(Data entries)
******************************

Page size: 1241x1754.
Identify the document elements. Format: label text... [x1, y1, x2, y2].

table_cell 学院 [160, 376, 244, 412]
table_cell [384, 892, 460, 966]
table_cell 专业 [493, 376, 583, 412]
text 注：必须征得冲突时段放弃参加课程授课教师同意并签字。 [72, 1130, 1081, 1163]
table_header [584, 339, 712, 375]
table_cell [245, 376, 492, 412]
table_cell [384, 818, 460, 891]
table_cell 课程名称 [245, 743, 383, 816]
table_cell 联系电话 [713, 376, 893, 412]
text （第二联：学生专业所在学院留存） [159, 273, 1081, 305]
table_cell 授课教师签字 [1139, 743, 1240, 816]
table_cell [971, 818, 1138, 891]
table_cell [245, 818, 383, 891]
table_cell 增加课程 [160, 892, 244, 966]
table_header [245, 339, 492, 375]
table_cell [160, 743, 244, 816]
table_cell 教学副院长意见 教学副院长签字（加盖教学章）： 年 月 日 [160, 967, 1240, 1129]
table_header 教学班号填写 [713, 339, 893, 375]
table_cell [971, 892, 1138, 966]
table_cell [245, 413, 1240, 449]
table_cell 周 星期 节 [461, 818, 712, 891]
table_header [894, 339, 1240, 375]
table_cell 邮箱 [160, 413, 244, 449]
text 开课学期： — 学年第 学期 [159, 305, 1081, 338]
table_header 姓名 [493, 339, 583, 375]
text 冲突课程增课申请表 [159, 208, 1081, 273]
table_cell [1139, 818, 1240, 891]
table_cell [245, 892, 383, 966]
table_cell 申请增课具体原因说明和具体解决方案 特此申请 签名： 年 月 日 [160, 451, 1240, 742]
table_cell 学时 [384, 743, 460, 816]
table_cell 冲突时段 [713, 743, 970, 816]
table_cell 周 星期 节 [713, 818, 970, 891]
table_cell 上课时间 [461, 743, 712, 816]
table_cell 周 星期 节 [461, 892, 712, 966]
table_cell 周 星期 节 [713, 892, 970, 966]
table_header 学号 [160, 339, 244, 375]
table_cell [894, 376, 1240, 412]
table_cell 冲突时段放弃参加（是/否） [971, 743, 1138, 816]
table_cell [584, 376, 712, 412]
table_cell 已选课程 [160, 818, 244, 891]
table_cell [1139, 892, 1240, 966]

******************************

▶ _What to produce_
From the data above, state how many lines contain the string "text", offering no other words.

▶ _Answer for the task_
5